The point is that the greater difference exists between natural systems and theoretical systems (i.e. formalism such as mathematics) than between non-living systems and living systems. We can set this discussion aside as a given, I would hope.
The key to my present communication is Krieg’s engineered physical systems.
The reason why, is that I wish to suggest a specific relationship between the following four categories
( memory, awareness, anticipation )
( induction, deduction, abduction )
( past, present, future )
(fast time scale, “our scale of observation”, slow ecological time scale)

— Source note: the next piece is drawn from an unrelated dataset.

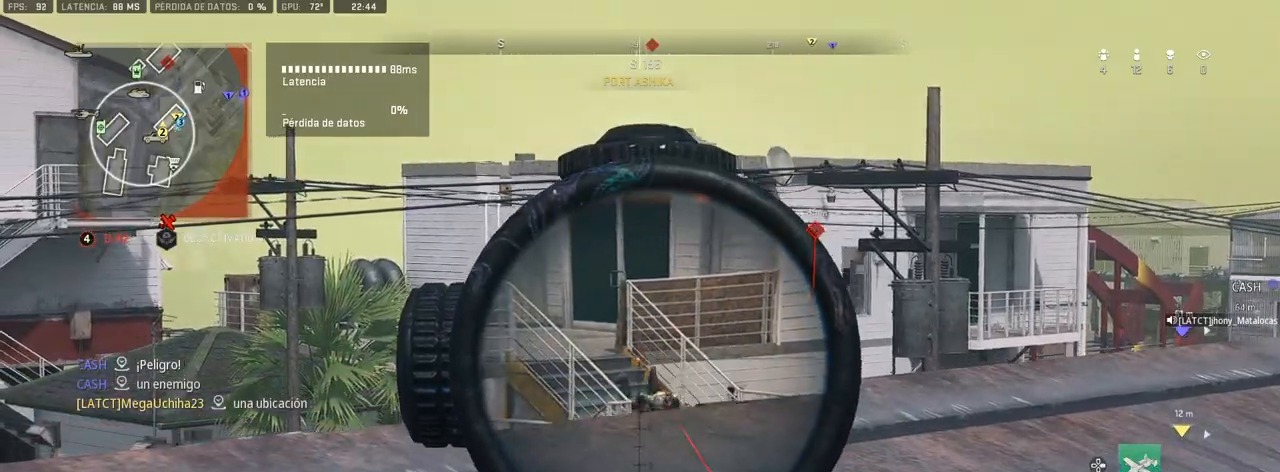
{"buttons": ["L1", "R1"], "left_stick": "center", "right_stick": "center", "events": [[50, "left_stick", "center"], [350, "right_stick", "down-right"], [433, "R1", "down"], [500, "right_stick", "center"]]}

Stratification allows something to be said, and something to be done that is useful and perhaps might be clear to many scholars, regarding the replacement of XML and relational (Codd-type) databases with a hash table encoding of ordered triples of the form
< a, r, b >
where a and b are “locations” and r is a relational variable. Following the applied Russian semiotics community’s usage, we call these ordered triples “syntagmatic units”. Aggregations of syntagmatic units are represented as simple graph constructions, such as the Orb constructions.
An ongoing process can encode “all” of the results of measurement into the abstract form of the syntagmatic unit. These units are then encoded with a hash table, or the Orb “key-less” hash table, in order to build a “memory” of the past. This memory, like human physical memory stores – the substrate form which memory is re-membered – has not global organization. The organization is instantiated in real time in response to affordance structure.
The process of induction is then an assembly of elements from memory AND a stepping into the present with this assembly. The stepping into the present produces a specific logic from the ground up. In biological system this logic will be minimalized in complexity so that there is an efficacy in how it is obtained and how effective it is when measured by evolutionary pressures.
In Russian quasi-axiomatic theory (QAT), the intent (of V. Finn and D. Pospelov and others) was that the facts and the inference rules are all made up, or inducted, into a single simplest control system. But in natural intelligence this induction does not occur by itself. It is meet with abduction from the environment. QAT could not address this (Peter Kugler, personal communication).
The abduction from the environment identifies what J. J. Gibson called an ecological affordance.
(Side note: There are some historical notes that
need to be made about Gibson’s precise notion of affordance. Karl Pribram suggests that Gibson’s
behavioral upbringing lead him to incorrectly insist that affordance was
something perceived, or environmental, rather than coming from the inside out. (Personal communication.) Ecological scholars like Michael Turvey
would have more to say on this than I.)
In any case, classical “deduction” is then a specific type of real instantiation of a mixing of anticipatory mechanisms, mostly organized by the environment, and memory of the structural invariances that have been encoded into a memory construction. In the human memory the construction is not fully understood even today. In the tri-level architecture for computational intelligence the induction is an aggregation of substructural elements under the global constraints of the abduction that is occurring due to a set of rules governing coherence and completeness.
The result is a single logic, or perhaps a set of logics
with some polylogical language. These
polylogical systems then can control engineered physical systems with deductive and
therefore algorithmic obtainable computations.
The mutual induction between environmental affordance and the emergence
of aggregated substructural elements (invariants) from memory produced a
deductive and thus rational system focused on the pragmatic of the moment.
I am not suggesting that I have this relationship between the four
categories correct. But it is
interesting to me that things seem to line up so well. Comments are welcome.